It is estimated there is enough salt in the world’s oceans to cover all the planet’s land surfaces with a layer about 40 stories thick. But seawater wasn’t always so salty; when the Earth’s oceans first formed about 3.8 billion years ago, as the surface of the planet cooled enough to allow water vapour to liquify, the oceans were mostly fresh water. So where did all the salt come from?
It came from rock, laden with elemental salts including sodium, chlorine and potassium, that was spewed forth as magmatic material by massive volcanos from the depths of the planet.
Enter erosion, the process liberating these salts from their rocky prison, thanks to an atmosphere dominated by gases including nitrogen and, importantly, carbon dioxide.
When mixed with water (H2O), carbon dioxide (CO2) can form carbonic acid (H2CO3), a weak but corrosive acid. This carbonic acid rained down on salt-rich rock, slowly breaking through and releasing the trapped salt into rainwater. The runoff slowly carried the salt to nearby lakes and rivers, which in turn carried it to the seas. Although the amount deposited by any one outlet was small, the contribution of millions of outlets over millions of years gradually raised the salinity of the oceans.
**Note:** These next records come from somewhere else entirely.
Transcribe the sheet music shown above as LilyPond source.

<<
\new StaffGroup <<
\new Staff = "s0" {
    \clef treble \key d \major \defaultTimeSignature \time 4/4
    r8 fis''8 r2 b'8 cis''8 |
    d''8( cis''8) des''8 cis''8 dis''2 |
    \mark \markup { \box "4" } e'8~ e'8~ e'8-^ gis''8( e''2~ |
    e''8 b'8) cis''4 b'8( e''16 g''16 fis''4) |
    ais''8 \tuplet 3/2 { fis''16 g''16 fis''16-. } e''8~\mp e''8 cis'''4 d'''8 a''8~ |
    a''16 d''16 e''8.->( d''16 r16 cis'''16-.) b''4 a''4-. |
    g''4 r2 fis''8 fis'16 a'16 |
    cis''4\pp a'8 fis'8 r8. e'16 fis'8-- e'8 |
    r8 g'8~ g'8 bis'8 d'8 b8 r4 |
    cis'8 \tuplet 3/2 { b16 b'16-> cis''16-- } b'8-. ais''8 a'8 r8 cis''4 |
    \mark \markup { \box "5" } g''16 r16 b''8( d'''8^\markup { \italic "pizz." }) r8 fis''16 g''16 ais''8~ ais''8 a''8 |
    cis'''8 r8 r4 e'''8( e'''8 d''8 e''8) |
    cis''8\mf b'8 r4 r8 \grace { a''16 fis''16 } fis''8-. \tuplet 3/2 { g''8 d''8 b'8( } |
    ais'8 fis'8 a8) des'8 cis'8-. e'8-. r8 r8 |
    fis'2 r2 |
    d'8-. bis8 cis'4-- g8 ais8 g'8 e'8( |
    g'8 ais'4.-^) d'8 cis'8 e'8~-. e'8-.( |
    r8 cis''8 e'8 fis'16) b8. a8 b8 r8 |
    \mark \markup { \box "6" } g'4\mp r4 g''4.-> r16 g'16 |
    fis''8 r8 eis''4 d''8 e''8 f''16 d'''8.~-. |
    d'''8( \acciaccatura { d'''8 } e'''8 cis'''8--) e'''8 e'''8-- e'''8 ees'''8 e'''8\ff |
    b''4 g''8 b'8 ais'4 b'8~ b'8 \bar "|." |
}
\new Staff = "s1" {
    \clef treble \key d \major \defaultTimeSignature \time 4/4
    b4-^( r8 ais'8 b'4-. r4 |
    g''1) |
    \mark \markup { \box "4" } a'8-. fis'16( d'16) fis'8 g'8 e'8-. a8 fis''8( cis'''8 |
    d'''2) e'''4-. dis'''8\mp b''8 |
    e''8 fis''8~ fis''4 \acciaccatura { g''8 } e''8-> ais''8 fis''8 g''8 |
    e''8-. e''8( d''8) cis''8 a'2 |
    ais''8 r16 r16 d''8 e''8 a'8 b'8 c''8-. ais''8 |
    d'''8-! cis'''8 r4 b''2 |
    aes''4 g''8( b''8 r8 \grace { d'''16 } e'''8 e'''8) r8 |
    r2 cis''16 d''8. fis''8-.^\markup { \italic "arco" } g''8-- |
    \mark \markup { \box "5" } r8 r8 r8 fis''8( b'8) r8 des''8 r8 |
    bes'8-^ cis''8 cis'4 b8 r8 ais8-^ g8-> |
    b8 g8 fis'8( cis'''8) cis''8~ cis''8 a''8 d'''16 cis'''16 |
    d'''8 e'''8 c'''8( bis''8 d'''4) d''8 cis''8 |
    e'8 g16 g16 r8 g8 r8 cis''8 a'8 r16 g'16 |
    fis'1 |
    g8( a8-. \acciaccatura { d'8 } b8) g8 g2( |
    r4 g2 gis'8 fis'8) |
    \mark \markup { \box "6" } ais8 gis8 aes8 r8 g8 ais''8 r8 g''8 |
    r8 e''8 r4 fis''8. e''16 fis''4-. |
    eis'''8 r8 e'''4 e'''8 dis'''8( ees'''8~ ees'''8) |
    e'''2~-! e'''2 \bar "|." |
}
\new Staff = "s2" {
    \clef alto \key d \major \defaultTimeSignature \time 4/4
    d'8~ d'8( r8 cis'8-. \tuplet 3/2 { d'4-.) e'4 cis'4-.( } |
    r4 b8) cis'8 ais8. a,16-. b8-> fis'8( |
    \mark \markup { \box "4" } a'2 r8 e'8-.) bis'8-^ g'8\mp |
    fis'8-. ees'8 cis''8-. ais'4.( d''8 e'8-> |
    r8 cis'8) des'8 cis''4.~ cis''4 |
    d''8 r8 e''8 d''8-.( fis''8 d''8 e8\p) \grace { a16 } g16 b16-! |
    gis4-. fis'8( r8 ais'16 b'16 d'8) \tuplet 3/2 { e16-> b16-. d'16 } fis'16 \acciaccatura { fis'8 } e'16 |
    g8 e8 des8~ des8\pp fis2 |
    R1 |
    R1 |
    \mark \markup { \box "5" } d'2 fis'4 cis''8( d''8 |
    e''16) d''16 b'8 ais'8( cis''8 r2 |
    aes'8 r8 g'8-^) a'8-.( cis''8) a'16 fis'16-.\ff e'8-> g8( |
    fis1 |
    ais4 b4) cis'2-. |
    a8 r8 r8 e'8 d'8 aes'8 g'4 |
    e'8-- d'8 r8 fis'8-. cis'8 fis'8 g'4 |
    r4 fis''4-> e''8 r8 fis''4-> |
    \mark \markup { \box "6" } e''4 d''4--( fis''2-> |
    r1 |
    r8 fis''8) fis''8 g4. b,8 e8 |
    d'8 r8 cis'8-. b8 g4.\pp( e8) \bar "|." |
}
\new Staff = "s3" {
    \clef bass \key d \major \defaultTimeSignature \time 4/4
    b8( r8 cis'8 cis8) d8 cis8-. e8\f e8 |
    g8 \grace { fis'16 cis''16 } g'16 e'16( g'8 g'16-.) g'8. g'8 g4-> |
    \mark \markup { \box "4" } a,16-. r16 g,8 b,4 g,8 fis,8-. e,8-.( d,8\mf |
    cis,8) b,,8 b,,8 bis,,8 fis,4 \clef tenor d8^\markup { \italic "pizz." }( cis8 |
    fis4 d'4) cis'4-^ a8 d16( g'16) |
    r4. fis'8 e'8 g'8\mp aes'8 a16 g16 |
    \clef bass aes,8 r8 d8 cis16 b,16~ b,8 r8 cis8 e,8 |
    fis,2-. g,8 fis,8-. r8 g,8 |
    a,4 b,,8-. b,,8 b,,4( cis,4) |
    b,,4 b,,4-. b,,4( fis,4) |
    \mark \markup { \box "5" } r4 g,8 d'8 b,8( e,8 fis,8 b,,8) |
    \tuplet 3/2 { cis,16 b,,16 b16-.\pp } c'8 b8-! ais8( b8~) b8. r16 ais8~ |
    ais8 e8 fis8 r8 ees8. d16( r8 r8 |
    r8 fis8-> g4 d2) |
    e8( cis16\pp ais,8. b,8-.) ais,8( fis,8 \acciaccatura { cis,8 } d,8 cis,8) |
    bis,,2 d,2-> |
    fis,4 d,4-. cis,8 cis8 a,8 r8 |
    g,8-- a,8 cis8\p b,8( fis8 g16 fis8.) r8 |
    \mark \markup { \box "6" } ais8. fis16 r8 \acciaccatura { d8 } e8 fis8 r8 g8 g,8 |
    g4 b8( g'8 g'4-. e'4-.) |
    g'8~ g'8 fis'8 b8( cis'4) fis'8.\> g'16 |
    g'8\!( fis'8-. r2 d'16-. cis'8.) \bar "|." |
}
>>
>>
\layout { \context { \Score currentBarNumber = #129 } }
The process continues.
Along the way from rock to sea, a fair proportion of the salt released from rock is used by living things. Salt is crucial to both plant and animal life, regulating the amount of fluid in cells and neuron function. When an organism dies and decomposes, the salt is freed to continue its seaward journey.
Acid rain isn’t the only way the seas are fed with salt. Ongoing volcanism still has an important role to play. Hydrothermal vents allow seawater that has seeped though the rock of the oceanic crust to return to the surface. The water is superheated from magma below, and as it travels up it dissolves minerals locked in the crust, erupting as mineral-rich steam.
A similar process involves the interaction of submarine volcanoes with surrounding seawater. Submarine volcanoes are comparable to their above-ground relatives except that their lava cools much more rapidly, allowing for speedy growth. Magma erupting through submarine fissures boils the surrounding water, which then dissolves salts in the cooling rock to escape in a manner similar to hydrothermal vents. Many of the worlds islands were formed by this process, releasing thousands of tons of salt in the process.
While seawater contains, on average, about 35 grams of salt per litre, the oceans and seas are not uniformly salty; generally the closer you get to the poles the less saline the water becomes, as fresh water released from the ice of the frozen poles dilutes the concentration of the salt.
There is still one question left: if most of the salt in the sea comes via rivers and streams, why are they not also salty? The simple explanation is that they do contain salt, but the concentration is much lower, and the salt flows rather than accumulates. It is estimated that each year four billion tons of dissolved salts are carried to the sea by rivers.
So is the ocean getting saltier? The answer right now is probably not. The input of salts is balanced by salts being buried underground by the movement of tectonic plates, the flow of freshwater and a host of other processes.